The task: If site A looses electricity initiate gracefull HA failover of all the virtual machines to site B considering that the hosts are licensed only with vSphere Standard edition (no vMotion).
How to do this:
- Have enough capacity for VMs from site A on hosts at site B
- UPS has to call a script on hosts on site A. An agent from the UPS supplier has to be installed on the hosts or on vSphere Management Assistant that controls the hosts. The script must be run on the hosts itself, it is not possible to execute the script remotely!

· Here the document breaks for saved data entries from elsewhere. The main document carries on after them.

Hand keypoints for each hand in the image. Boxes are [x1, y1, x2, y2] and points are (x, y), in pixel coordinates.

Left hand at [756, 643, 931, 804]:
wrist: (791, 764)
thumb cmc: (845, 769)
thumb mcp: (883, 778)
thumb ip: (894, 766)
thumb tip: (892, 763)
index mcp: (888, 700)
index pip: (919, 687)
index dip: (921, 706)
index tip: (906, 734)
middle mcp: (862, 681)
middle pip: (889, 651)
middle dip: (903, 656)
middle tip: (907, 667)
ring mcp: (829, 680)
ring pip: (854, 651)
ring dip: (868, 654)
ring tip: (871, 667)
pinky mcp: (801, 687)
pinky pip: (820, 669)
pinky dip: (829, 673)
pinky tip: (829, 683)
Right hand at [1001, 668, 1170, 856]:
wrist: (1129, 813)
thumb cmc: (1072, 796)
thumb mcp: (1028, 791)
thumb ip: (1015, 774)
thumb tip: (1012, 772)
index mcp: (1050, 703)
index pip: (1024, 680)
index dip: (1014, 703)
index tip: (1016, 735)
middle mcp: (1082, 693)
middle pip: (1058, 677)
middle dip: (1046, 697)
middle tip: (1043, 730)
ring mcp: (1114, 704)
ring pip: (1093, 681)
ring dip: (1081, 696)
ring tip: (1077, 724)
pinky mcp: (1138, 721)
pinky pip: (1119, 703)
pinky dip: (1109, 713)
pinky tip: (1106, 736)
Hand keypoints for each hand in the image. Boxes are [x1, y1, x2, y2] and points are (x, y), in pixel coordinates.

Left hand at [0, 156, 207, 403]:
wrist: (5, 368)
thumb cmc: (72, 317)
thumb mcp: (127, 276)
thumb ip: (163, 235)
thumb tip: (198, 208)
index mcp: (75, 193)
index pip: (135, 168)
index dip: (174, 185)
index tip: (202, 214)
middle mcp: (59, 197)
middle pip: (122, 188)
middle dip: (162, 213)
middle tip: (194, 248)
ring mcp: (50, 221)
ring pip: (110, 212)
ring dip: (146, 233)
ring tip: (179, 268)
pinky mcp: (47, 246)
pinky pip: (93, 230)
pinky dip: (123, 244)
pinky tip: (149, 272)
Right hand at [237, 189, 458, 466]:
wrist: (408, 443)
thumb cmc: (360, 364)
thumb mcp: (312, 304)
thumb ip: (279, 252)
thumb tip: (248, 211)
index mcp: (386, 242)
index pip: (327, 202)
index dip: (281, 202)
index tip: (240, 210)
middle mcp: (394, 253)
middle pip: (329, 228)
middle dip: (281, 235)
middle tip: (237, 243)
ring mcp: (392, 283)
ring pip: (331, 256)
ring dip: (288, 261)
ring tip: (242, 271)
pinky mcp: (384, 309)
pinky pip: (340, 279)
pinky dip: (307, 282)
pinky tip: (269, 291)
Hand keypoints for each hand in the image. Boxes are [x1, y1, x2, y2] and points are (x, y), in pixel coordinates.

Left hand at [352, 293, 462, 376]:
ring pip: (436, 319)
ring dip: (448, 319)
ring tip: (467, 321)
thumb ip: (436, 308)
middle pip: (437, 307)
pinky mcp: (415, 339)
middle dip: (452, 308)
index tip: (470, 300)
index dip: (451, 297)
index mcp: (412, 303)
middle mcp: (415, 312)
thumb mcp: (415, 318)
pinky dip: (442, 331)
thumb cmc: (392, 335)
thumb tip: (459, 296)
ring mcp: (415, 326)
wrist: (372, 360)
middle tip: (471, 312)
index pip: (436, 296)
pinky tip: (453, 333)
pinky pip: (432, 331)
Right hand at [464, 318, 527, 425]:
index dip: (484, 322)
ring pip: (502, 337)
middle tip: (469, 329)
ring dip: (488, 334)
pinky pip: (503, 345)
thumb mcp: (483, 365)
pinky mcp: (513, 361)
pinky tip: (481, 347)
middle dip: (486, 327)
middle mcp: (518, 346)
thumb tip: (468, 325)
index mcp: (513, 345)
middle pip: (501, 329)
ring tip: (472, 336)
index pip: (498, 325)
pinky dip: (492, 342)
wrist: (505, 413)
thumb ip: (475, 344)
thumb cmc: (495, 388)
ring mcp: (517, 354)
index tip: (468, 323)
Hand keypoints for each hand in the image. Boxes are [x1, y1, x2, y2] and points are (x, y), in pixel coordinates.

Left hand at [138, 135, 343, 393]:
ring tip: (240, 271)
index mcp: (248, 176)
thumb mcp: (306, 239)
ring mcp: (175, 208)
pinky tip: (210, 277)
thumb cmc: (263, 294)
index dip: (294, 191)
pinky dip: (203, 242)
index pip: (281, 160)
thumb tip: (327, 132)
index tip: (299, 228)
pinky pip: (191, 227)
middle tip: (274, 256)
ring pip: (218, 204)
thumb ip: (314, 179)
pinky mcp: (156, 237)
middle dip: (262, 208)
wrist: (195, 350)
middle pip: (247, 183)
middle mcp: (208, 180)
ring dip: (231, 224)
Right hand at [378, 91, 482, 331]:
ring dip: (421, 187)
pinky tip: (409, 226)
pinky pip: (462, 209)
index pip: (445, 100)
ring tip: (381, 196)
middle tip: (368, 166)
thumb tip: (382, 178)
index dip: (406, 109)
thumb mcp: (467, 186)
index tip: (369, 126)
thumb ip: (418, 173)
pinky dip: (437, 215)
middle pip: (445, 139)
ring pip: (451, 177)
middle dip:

- The script is quite simple:
esxcfg-vswif -D
sleep 180
esxcfg-vswif -E
- Set HA isolation response to shut down
How it works? The first command disconects all network interfaces from the service console. This creates isolation of the host, because the heartbeat to other hosts or gateway is lost. After while the HA on the host shuts down the guest VMs. This is gracefull shutdown (if VMware Tools are installed) and takes some time, therefore the sleep command. In this case the sleep command waits 3 minutes. When the other hosts on site B detect the loss of heartbeat they try to restart the machines. They have to wait till the SCSI locks on VM files are released. The sleep time has to be long enough for all the guest machines to be shut down so the other hosts still detect the loss of heartbeat and the SCSI lock is released. Finaly the service console network interfaces are restored and the host can be shut down (either by the UPS agent or with shutdown -h now command.